■ Ваши задания
a – Ответьте по отрывку воспоминаний на три вопроса.
(i) Кто, по предположению автора, спускался на паутинке?
(ii) Кто вошёл в город за час до рождения автора?
(iii) Что изображено на гербе Цвейгбергов?
b – Допишите отрывок воспоминаний о рождении автора, начав сразу после последнего предложения.

■ Фрагмент документа
====================
Игорь Чиннов - Собрание соч.: В 2 т. Т .2. : Стихотворения 1985-1995. Воспоминания. Статьи.Письма.
Лирическое отступление. Что еще случилось в тот час? Может быть, в саду желтоватая груша оторвалась, упала на тонкие, тускло-зеленые травинки (подле черного, как бы полированного муравья, привычно занятого своей житейской Сизифовой ношей) Да, созреть, оторваться — такова, душа-груша, наша судьба. Может быть, отпал от цветка легкий и совсем еще свежий на вид сиреневатый лепесток — тоже ненавязчивое напоминание, что есть в этом мире — да, смерть, догадаться не трудно. А может быть, крохотный паучок спускался на незаметной паутинке – парашютистик с невидимым парашютиком. Пожалуй, был он таким же новичком в мире, как я, таким же новопришельцем — переселенцем из другого мира. И возможно, пролетела над садом, гораздо выше паучка, какая-нибудь обыкновенная птица: будто несовершенная замена — кого? Аиста? Ангела?
А помимо этой проблематической символики, отметим и другую. За час до моего дебюта (родившись, я сразу же заявил о себе, взяв чуть ли не верхнее «до») в город вошли солдаты. Нет, мирные, на этот раз еще мирные: гарнизон. Возвращались с учения, распевали, с присвистом, сквозь дорожную пыль:
«Наши жены – ружья заряжены!
Вот где наши жены!» —
и не дойдя до нашего сада, умолкли: воинский начальник велел сказать ротному, что жена следователя рожает. Увы! В дальнейшем служители Марса такой деликатности не проявляли: я пережил две мировые войны, одну гражданскую. «Ружья заряжены» палили частенько. Неприятно, не правда ли, особенно если учесть, что не передалась мне по наследству воинственность обоих моих дедов — полковника и подполковника, — не говоря уже о ратном пыле длинного ряда предков моей матери — Александры Дмитриевны, урожденной фон Цвейгберг, — бряцавших оружием чуть ли уже не тогда, когда им меняли пеленки: недаром на цвейгберговском гербе две горки из пушечных ядер.
====================
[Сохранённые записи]
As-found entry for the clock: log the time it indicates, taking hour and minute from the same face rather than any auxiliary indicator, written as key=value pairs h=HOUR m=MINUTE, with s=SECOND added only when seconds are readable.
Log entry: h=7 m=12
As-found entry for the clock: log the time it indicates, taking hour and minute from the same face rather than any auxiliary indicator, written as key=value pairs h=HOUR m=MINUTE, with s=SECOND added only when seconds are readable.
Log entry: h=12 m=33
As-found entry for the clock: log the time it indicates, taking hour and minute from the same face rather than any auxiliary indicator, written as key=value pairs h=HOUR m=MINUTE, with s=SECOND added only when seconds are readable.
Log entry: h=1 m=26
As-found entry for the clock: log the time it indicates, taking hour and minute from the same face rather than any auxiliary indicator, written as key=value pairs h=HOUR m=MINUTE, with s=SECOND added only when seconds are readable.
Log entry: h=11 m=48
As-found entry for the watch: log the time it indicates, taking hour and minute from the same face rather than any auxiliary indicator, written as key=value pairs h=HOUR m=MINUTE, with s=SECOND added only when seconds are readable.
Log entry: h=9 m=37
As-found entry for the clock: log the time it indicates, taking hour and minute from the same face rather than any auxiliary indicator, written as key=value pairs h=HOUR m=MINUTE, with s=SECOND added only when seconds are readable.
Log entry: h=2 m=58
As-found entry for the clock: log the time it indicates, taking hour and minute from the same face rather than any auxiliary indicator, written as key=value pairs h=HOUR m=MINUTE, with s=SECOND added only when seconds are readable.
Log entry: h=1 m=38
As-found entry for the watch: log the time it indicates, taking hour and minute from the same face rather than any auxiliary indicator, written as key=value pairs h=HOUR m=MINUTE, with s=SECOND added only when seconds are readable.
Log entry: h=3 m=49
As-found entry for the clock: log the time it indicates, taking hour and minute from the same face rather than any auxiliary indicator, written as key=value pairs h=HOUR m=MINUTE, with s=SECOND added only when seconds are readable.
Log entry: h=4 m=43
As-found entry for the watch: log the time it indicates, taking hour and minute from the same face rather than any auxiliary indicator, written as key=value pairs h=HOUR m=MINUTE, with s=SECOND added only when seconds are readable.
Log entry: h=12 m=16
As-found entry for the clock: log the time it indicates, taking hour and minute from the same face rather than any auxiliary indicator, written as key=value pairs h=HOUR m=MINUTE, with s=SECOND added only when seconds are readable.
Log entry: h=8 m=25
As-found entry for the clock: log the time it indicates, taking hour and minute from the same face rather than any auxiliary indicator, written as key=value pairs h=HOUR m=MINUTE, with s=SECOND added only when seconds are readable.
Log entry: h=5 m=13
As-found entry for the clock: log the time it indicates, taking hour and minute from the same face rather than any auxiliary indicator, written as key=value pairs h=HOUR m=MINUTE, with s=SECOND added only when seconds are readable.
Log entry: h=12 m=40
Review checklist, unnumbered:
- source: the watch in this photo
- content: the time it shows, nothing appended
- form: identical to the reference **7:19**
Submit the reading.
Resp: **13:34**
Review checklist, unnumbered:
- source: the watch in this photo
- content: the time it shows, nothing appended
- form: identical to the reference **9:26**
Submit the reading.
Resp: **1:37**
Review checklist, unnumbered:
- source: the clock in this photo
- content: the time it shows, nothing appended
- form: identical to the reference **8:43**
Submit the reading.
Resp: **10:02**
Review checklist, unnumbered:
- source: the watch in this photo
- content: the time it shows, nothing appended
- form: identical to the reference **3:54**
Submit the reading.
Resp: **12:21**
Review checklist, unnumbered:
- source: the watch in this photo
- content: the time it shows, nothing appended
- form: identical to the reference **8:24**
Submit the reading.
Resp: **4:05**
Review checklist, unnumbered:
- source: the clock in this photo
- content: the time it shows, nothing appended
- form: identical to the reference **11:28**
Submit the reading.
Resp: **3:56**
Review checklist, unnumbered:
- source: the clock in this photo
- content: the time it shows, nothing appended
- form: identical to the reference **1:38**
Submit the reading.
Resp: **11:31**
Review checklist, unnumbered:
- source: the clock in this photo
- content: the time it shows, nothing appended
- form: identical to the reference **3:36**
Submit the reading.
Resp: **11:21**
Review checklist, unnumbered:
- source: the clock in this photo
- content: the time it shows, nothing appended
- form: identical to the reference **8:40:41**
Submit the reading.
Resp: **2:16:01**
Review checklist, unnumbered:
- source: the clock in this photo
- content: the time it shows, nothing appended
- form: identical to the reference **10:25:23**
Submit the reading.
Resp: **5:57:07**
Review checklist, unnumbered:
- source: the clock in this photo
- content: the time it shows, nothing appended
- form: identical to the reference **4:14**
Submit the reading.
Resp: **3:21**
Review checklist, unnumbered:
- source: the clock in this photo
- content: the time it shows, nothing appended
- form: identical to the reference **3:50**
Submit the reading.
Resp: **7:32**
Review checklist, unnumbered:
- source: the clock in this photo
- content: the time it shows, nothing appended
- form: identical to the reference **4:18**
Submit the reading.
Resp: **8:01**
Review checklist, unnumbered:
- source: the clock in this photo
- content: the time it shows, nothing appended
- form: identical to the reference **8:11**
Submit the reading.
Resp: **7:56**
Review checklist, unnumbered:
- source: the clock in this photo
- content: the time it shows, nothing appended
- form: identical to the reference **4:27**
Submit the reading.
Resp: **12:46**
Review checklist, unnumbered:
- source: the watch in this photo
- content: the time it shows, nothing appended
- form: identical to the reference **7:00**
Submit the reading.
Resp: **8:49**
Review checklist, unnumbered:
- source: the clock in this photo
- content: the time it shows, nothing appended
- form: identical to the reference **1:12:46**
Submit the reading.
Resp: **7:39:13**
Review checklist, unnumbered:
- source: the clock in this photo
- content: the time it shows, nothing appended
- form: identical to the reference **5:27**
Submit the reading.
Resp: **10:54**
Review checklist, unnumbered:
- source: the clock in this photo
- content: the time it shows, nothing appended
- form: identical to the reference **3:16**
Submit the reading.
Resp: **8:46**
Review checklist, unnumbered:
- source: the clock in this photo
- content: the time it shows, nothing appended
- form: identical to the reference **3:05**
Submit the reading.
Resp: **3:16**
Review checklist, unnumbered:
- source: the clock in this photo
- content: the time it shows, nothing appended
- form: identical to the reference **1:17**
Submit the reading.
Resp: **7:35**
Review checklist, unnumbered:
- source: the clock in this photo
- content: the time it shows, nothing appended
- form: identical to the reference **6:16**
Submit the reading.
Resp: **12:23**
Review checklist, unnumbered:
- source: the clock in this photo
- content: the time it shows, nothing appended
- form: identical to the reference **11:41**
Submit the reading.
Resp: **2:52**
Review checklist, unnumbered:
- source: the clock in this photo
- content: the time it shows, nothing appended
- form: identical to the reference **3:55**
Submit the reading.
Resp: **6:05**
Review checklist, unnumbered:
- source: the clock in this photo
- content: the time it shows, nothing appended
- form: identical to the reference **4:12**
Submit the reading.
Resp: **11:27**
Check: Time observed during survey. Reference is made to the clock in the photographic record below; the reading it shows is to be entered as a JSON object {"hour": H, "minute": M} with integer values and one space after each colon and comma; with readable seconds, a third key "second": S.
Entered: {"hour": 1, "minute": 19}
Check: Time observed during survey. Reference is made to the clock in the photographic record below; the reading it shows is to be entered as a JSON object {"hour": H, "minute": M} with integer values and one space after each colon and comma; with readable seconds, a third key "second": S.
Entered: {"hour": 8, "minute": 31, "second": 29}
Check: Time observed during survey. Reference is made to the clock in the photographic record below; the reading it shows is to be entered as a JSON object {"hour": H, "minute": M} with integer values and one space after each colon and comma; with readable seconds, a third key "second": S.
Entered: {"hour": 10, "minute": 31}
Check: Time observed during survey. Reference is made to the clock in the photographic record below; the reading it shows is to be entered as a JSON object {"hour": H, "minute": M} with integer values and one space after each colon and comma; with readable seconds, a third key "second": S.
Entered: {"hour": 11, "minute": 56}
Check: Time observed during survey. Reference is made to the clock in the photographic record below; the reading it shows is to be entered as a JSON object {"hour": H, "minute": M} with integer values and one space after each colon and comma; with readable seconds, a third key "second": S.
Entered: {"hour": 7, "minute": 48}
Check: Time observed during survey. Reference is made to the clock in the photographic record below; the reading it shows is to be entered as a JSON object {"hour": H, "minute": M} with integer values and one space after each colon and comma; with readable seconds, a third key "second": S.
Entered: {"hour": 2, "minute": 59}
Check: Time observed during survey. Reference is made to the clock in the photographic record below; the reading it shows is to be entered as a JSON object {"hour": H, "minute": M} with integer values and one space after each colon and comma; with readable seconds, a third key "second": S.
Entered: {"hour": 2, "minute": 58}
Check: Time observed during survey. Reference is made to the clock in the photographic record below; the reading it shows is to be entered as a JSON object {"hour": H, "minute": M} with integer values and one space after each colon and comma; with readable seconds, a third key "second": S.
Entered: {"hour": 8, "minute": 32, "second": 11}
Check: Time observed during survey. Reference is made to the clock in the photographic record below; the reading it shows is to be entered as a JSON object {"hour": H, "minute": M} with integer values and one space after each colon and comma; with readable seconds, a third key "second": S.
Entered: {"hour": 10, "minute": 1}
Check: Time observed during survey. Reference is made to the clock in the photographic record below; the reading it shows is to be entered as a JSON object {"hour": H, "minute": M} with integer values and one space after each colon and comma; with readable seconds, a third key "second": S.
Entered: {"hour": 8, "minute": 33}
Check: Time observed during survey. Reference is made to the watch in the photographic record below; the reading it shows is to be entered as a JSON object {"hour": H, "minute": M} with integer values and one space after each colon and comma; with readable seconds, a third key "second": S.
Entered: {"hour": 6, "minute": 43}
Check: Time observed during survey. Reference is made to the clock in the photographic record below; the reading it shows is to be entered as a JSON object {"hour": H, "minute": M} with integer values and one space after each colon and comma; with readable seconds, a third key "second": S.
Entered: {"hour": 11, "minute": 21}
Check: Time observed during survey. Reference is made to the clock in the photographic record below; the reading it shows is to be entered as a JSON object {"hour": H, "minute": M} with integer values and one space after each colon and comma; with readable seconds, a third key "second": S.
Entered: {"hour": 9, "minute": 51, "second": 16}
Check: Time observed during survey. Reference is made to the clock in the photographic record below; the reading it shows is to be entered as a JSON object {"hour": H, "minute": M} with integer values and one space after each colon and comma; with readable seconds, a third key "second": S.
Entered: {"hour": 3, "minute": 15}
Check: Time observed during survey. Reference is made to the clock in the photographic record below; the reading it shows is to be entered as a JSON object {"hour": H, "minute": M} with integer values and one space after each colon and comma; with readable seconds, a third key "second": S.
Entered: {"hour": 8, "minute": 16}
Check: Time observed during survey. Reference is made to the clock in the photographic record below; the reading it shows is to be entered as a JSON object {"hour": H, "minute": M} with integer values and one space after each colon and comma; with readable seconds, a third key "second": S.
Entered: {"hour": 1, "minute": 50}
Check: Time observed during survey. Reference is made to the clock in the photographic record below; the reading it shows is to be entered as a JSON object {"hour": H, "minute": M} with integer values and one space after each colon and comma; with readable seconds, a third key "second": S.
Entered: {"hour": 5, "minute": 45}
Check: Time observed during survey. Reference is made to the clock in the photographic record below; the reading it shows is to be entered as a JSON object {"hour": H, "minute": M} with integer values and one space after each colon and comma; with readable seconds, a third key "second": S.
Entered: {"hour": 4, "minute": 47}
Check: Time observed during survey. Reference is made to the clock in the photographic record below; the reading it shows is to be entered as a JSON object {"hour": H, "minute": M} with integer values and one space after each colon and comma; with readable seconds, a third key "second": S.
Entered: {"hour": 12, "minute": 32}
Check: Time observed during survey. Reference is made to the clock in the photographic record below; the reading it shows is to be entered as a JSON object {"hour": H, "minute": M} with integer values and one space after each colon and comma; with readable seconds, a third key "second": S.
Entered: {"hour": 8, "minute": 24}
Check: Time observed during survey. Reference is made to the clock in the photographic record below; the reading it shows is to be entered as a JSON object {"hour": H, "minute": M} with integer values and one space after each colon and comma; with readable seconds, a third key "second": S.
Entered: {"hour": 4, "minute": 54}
====================
■ Результаты
a –
(i) Крохотный паучок.
(ii) Солдаты мирного гарнизона, возвращавшиеся с учения.
(iii) Две горки из пушечных ядер.

b –
Предки эти, Цвейгберги (надо бы начать с Чинновых, но все равно) едва ли б оказались в России, если бы не царь Петр. В баталии между полками московского царя и армией Карла XII майор Якоб Теннес фон Цвейгберг держал сторону короля шведского. Фортуна королю не улыбнулась, как известно, — и довольно кисло улыбнулась майору: предложено ему было перейти на службу к русскому царю, предложение он принял, но мзду получил довольно тощую. У меня хранится копия письма, написанного майором Якобом 1 мая 1727 года в Дорпате — Дерпте — Юрьеве, нынешнем Тарту: странным образом, в том самом Юрьеве — Дерпте, где после Туккума прошло мое раннее детство. Письмо адресовано было кузену майора, квартирмейстеру Антону фон Цвейгбергу, в Стокгольм. На забавном немецком языке жаловался майор Якоб, что вместо ингерманландских его земель даровано ему от покойного царя Петра всего-навсего местечко Тимофеево в одной миле от Дорпата — Дерпта (как ни странно, да, Тимофеево — под Дерптом); что местечко — пустошь, с мужиками трудно и вообще никс гут. А еще просил майор выслать ему бумаги, уточняющие факт благородного его происхождения, причем напоминал, что часть бумаг должна находиться в Праге — род их начало ведет из Богемии: один фон Цвейгберг был, как и в родословной показано, шталмейстером при дворе Максимилиана Первого — императора Священной Римской Империи Германской Нации: Heiliges Romisches Reich Teuscher Nation. Майор так и писал Teuscher, через Т, как в старину.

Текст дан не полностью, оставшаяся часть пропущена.